Craig next addresses the "principle of analogy" stated by Ernst Troeltsch, trying to put it off limits to miracles.
According to Troeltsch, one of the most basic of historiographical principles is that the past does not differ essentially from the present. Though events of the past are of course not the same events as those of the present, they must be the same in kind if historical investigation is to be possible. Troeltsch realized that this principle was incompatible with miraculous events and that any history written on this principle will be sceptical with regard to the historicity of the events of the gospels.
So, what is wrong with that? Craig says the principle, if properly applied, "means that in a situation which is unclear, the facts ought to be understood in terms of known experiences." OK. We have a document in which it is claimed that a dead man came back to life. What is unclear about it? Well, how about, it is unclear whether we should believe that the document's report is factual? What are the relevant known experiences? There are many, actually, but two are most pertinent. We know it doesn't happen in the natural course of things, and we know that people do write stories reporting events that never really happened. We furthermore know lots of reasons why people tell stories that are not factually true and why many people tend nevertheless to think they are true. Craig of course acknowledges these facts, and he gives examples of untrue stories that get told and believed: "myths, legends, illusions, and the like." They can be "dismissed as unhistorical," he says, "because they are analogous to present forms of consciousness having no objective referent." True, but so stated, it begs the question. No ancient document reporting a myth, legend, or illusion calls it a myth, legend, or illusion. The documents reporting what we agree are myths etc. all say that those things really happened. We infer that instead of actually happening, the reported events were myths, legends, or illusions because we have good reason to doubt their factuality.
Craig's train of thought at this point gets hard to follow, but he seems to be conflating events with the telling of events. It is "not the want of an analogy that shows an event to be unhistorical, but the presence of a positive analogy to known thought forms." Actually, it's both, or at least it often is. If a document reports an event for which nothing analogous is known to have happened in real history, we suspect it to be unhistorical, and then we look for analogous unhistorical stories to explain the document's origin. Documents are written for many reasons, one of which is to create a factual account—or as close to factual as the writer knows how to make it—of something that really happened. We learn most of what we think we know about history by reading documents that we reasonably believe were written for that purpose.

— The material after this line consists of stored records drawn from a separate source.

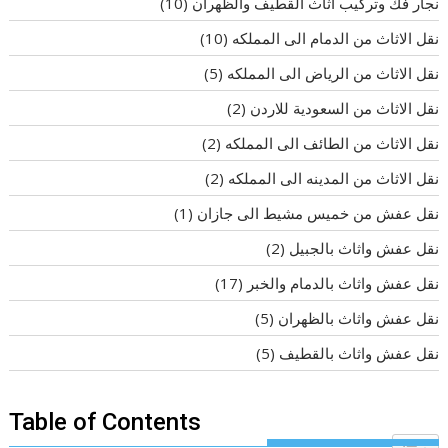
نجار فك وتركيب اثاث القطيف والظهران
(10)
نقل الاثاث من الدمام الى المملكه
(10)
نقل الاثاث من الرياض الى المملكه
(5)
نقل الاثاث من السعودية للاردن
(2)
نقل الاثاث من الطائف الى المملكه
(2)
نقل الاثاث من المدينه الى المملكه
(2)
نقل عفش من خميس مشيط الى جازان
(1)
نقل عفش واثاث بالجبيل
(2)
نقل عفش واثاث بالدمام والخبر
(17)
نقل عفش واثاث بالظهران
(5)
نقل عفش واثاث بالقطيف
(5)
Table of Contents
Toggle T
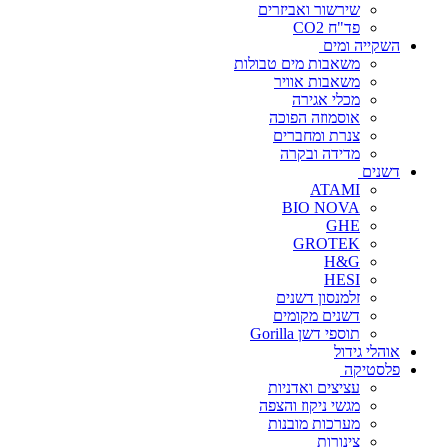
שירשור ואביזרים
פד"ח CO2
השקייה ומים
משאבות מים טבולות
משאבות אוויר
מכלי אגירה
אוסמוזה הפוכה
צנרת ומחברים
מדידה ובקרה
דשנים
ATAMI
BIO NOVA
GHE
GROTEK
H&G
HESI
זלמנסון דשנים
דשנים מקומים
תוספי דשן Gorilla
אוהלי גידול
פלסטיקה
עציצים ואדניות
מגשי ניקוז והצפה
מערכות מובנות
צינורות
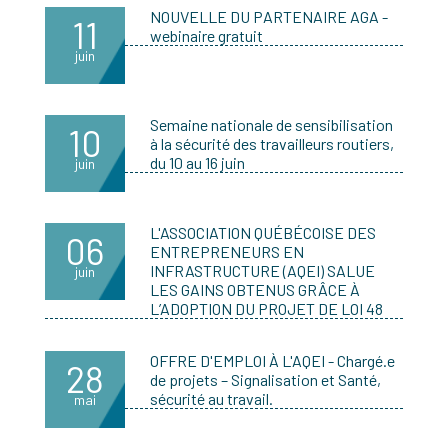
NOUVELLE DU PARTENAIRE AGA -
11
webinaire gratuit
juin
Semaine nationale de sensibilisation
10
à la sécurité des travailleurs routiers,
du 10 au 16 juin
juin
L'ASSOCIATION QUÉBÉCOISE DES
06
ENTREPRENEURS EN
INFRASTRUCTURE (AQEI) SALUE
juin
LES GAINS OBTENUS GRÂCE À
L’ADOPTION DU PROJET DE LOI 48
OFFRE D'EMPLOI À L'AQEI - Chargé.e
28
de projets – Signalisation et Santé,
sécurité au travail.
mai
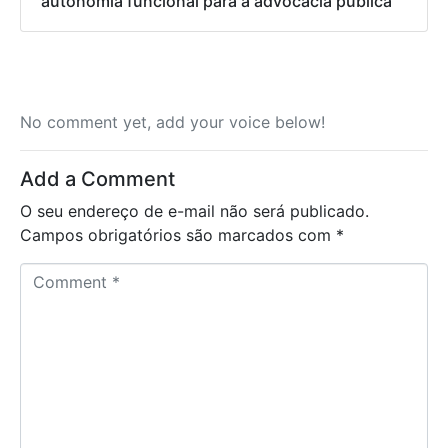
autonomia funcional para a advocacia pública
No comment yet, add your voice below!
Add a Comment
O seu endereço de e-mail não será publicado.
Campos obrigatórios são marcados com
*
C
o
m
m
e
n
t
*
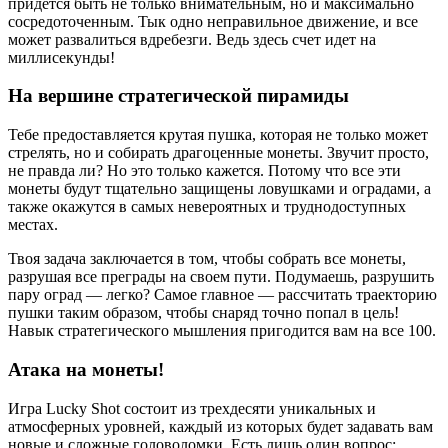
придется быть не только внимательным, но и максимально
сосредоточенным. Тык одно неправильное движение, и все
может развалиться вдребезги. Ведь здесь счет идет на
миллисекунды!
На вершине стратегической пирамиды
Тебе предоставляется крутая пушка, которая не только может
стрелять, но и собирать драгоценные монеты. Звучит просто,
не правда ли? Но это только кажется. Потому что все эти
монеты будут тщательно защищены ловушками и оградами, а
также окажутся в самых невероятных и труднодоступных
местах.
Твоя задача заключается в том, чтобы собрать все монеты,
разрушая все преграды на своем пути. Подумаешь, разрушить
пару оград — легко? Самое главное — рассчитать траекторию
пушки таким образом, чтобы снаряд точно попал в цель!
Навык стратегического мышления пригодится вам на все 100.
Атака на монеты!
Игра Lucky Shot состоит из трехдесяти уникальных и
атмосферных уровней, каждый из которых будет задавать вам
новые и сложные головоломки. Есть лишь один вопрос:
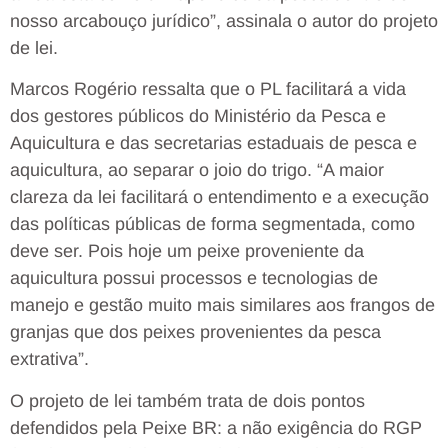
nosso arcabouço jurídico”, assinala o autor do projeto
de lei.
Marcos Rogério ressalta que o PL facilitará a vida
dos gestores públicos do Ministério da Pesca e
Aquicultura e das secretarias estaduais de pesca e
aquicultura, ao separar o joio do trigo. “A maior
clareza da lei facilitará o entendimento e a execução
das políticas públicas de forma segmentada, como
deve ser. Pois hoje um peixe proveniente da
aquicultura possui processos e tecnologias de
manejo e gestão muito mais similares aos frangos de
granjas que dos peixes provenientes da pesca
extrativa”.
O projeto de lei também trata de dois pontos
defendidos pela Peixe BR: a não exigência do RGP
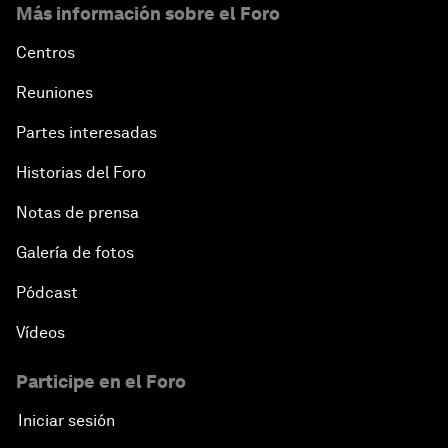
Más información sobre el Foro
Centros
Reuniones
Partes interesadas
Historias del Foro
Notas de prensa
Galería de fotos
Pódcast
Vídeos
Participe en el Foro
Iniciar sesión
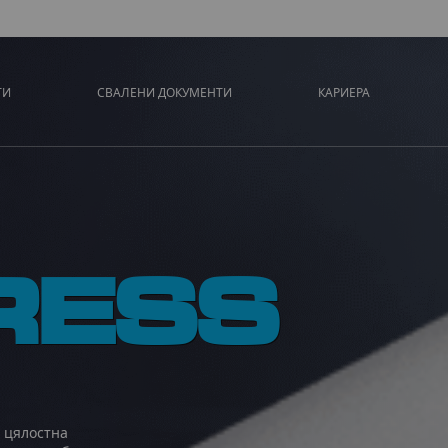
ТИ
СВАЛЕНИ ДОКУМЕНТИ
КАРИЕРА
RESS
 цялостна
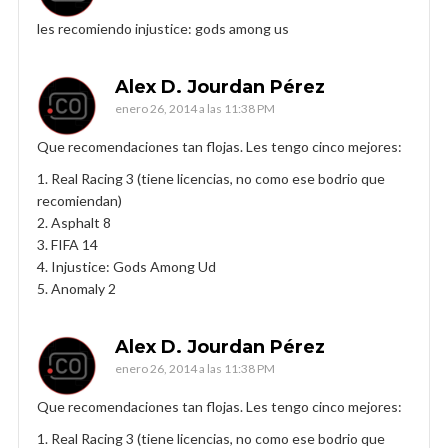
les recomiendo injustice: gods among us
Alex D. Jourdan Pérez
enero 26, 2014 a las 11:38 PM
Que recomendaciones tan flojas. Les tengo cinco mejores:
1. Real Racing 3 (tiene licencias, no como ese bodrio que
recomiendan)
2. Asphalt 8
3. FIFA 14
4. Injustice: Gods Among Ud
5. Anomaly 2
Alex D. Jourdan Pérez
enero 26, 2014 a las 11:38 PM
Que recomendaciones tan flojas. Les tengo cinco mejores:
1. Real Racing 3 (tiene licencias, no como ese bodrio que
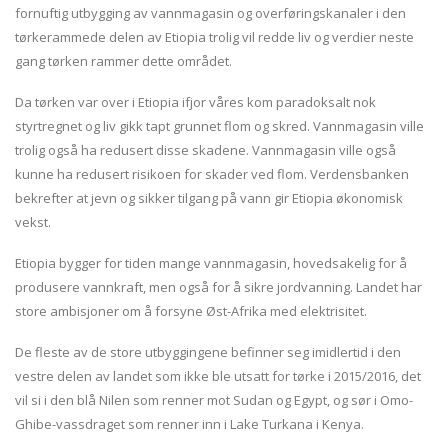
fornuftig utbygging av vannmagasin og overføringskanaler i den
tørkerammede delen av Etiopia trolig vil redde liv og verdier neste
gang tørken rammer dette området.
Da tørken var over i Etiopia ifjor våres kom paradoksalt nok
styrtregnet og liv gikk tapt grunnet flom og skred. Vannmagasin ville
trolig også ha redusert disse skadene. Vannmagasin ville også
kunne ha redusert risikoen for skader ved flom. Verdensbanken
bekrefter at jevn og sikker tilgang på vann gir Etiopia økonomisk
vekst.
Etiopia bygger for tiden mange vannmagasin, hovedsakelig for å
produsere vannkraft, men også for å sikre jordvanning. Landet har
store ambisjoner om å forsyne Øst-Afrika med elektrisitet.
De fleste av de store utbyggingene befinner seg imidlertid i den
vestre delen av landet som ikke ble utsatt for tørke i 2015/2016, det
vil si i den blå Nilen som renner mot Sudan og Egypt, og sør i Omo-
Ghibe-vassdraget som renner inn i Lake Turkana i Kenya.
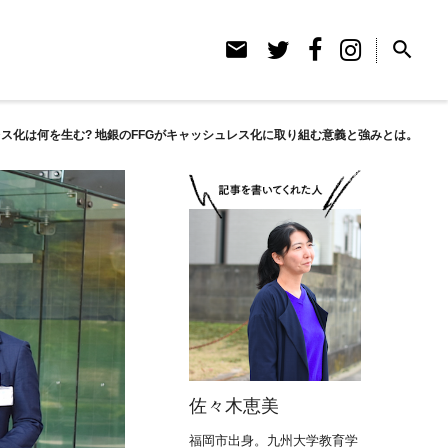
email
search
ス化は何を生む? 地銀のFFGがキャッシュレス化に取り組む意義と強みとは。
佐々木恵美
福岡市出身。九州大学教育学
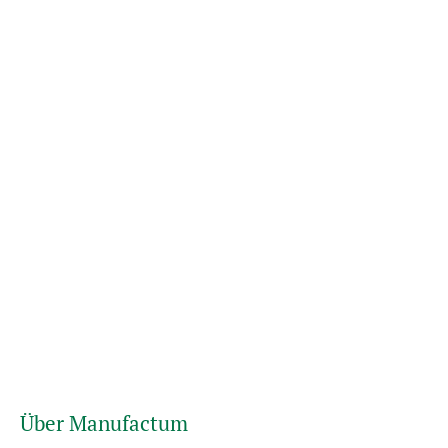
Über Manufactum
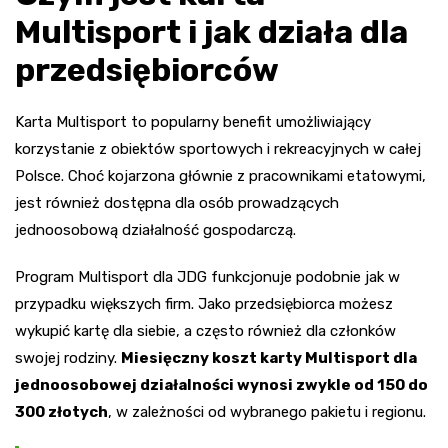
Multisport i jak działa dla
przedsiębiorców
Karta Multisport to popularny benefit umożliwiający
korzystanie z obiektów sportowych i rekreacyjnych w całej
Polsce. Choć kojarzona głównie z pracownikami etatowymi,
jest również dostępna dla osób prowadzących
jednoosobową działalność gospodarczą.
Program Multisport dla JDG funkcjonuje podobnie jak w
przypadku większych firm. Jako przedsiębiorca możesz
wykupić kartę dla siebie, a często również dla członków
swojej rodziny.
Miesięczny koszt karty Multisport dla
jednoosobowej działalności wynosi zwykle od 150 do
300 złotych
, w zależności od wybranego pakietu i regionu.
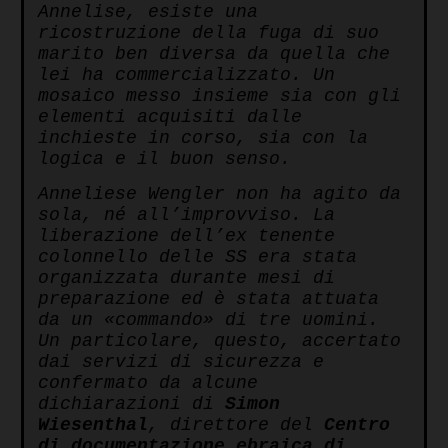
Annelise, esiste una
ricostruzione della fuga di suo
marito ben diversa da quella che
lei ha commercializzato. Un
mosaico messo insieme sia con gli
elementi acquisiti dalle
inchieste in corso, sia con la
logica e il buon senso.
Anneliese Wengler non ha agito da
sola, né all’improvviso. La
liberazione dell’ex tenente
colonnello delle SS era stata
organizzata durante mesi di
preparazione ed è stata attuata
da un «commando» di tre uomini.
Un particolare, questo, accertato
dai servizi di sicurezza e
confermato da alcune
dichiarazioni di
Simon
Wiesenthal
, direttore del
Centro
di documentazione ebraica di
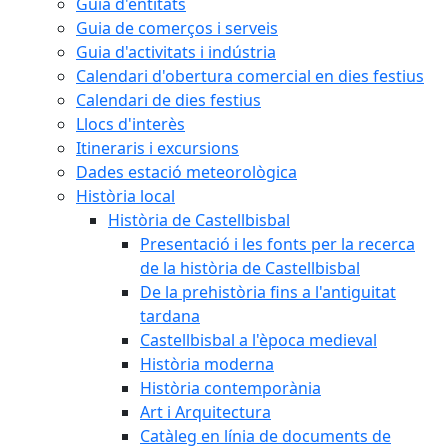
Guia d'entitats
Guia de comerços i serveis
Guia d'activitats i indústria
Calendari d'obertura comercial en dies festius
Calendari de dies festius
Llocs d'interès
Itineraris i excursions
Dades estació meteorològica
Història local
Història de Castellbisbal
Presentació i les fonts per la recerca
de la història de Castellbisbal
De la prehistòria fins a l'antiguitat
tardana
Castellbisbal a l'època medieval
Història moderna
Història contemporània
Art i Arquitectura
Catàleg en línia de documents de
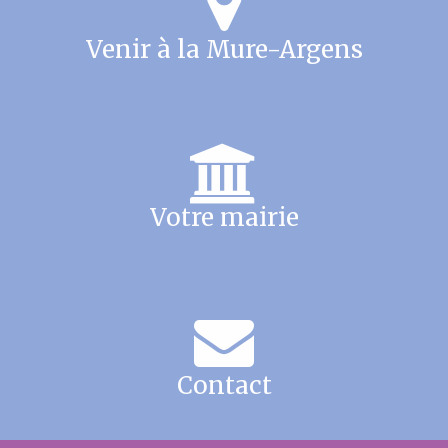
Venir à la Mure-Argens
Votre mairie
Contact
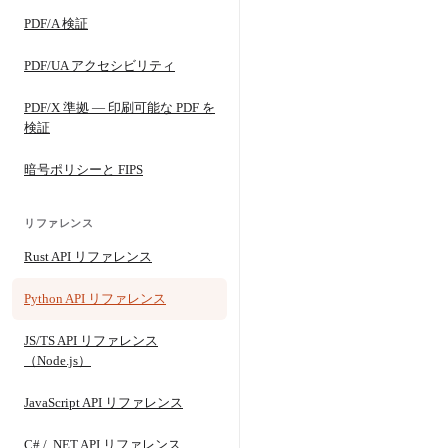
PDF/A 検証
PDF/UA アクセシビリティ
PDF/X 準拠 — 印刷可能な PDF を
検証
暗号ポリシーと FIPS
リファレンス
Rust API リファレンス
Python API リファレンス
JS/TS API リファレンス
（Node.js）
JavaScript API リファレンス
C# / .NET API リファレンス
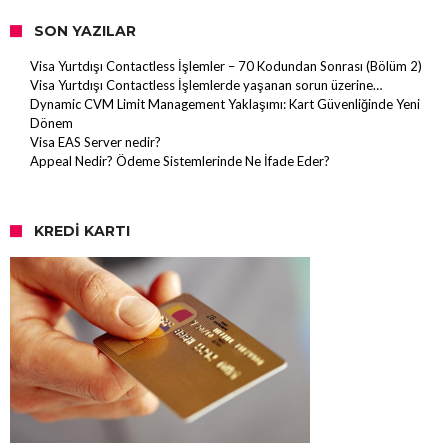
SON YAZILAR
Visa Yurtdışı Contactless İşlemler – 70 Kodundan Sonrası (Bölüm 2)
Visa Yurtdışı Contactless İşlemlerde yaşanan sorun üzerine…
Dynamic CVM Limit Management Yaklaşımı: Kart Güvenliğinde Yeni
Dönem
Visa EAS Server nedir?
Appeal Nedir? Ödeme Sistemlerinde Ne İfade Eder?
KREDI KARTI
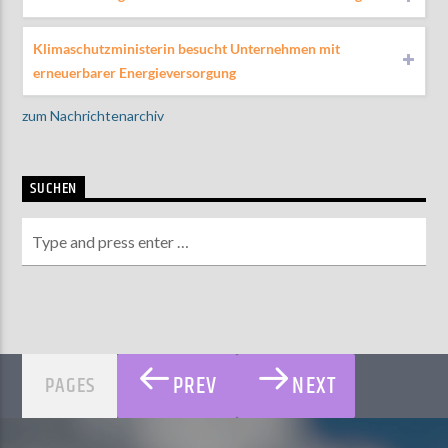
Klimaschutzministerin besucht Unternehmen mit
erneuerbarer Energieversorgung
zum Nachrichtenarchiv
SUCHEN
PREV
NEXT
PAGES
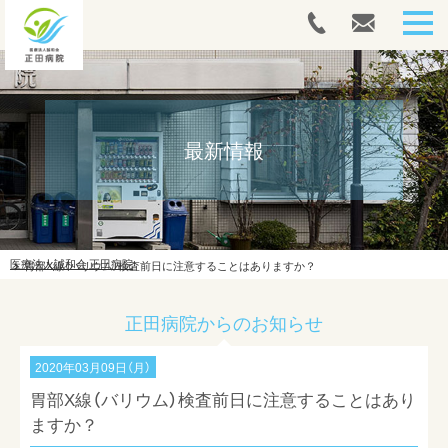
HOME
人間ドック・健康診断
最新情報
内視鏡
外来案内
医療法人誠和会 正田病院
胃部X線（バリウム）検査前日に注意することはありますか？
入院案内
正田病院からのお知らせ
往診案内
リハビリテーション
2020年03月09日（月）
胃部X線（バリウム）検査前日に注意することはあり
ドクターズコスメ
ますか？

Sometimes we cannot be sure whether the writer intended to write factual history, and even if we are sure about that, we may have reason to think he was not very successful at getting his facts straight. In any case, we have no events themselves to study. We have only the documents in which events are said to have happened. And for any imaginable event, there are plenty of analogues for events very like them to have been written about without their having actually occurred.
That includes real events, by the way. Any library will have thousands of documents containing accounts of events just like events known to happen all the time, but the particular events reported in those documents never did really happen. Those documents are called novels, and their stories are called fiction. The natural realism with which a story is told implies nothing about its truth, but a lack of realism justifies much doubt about its truth.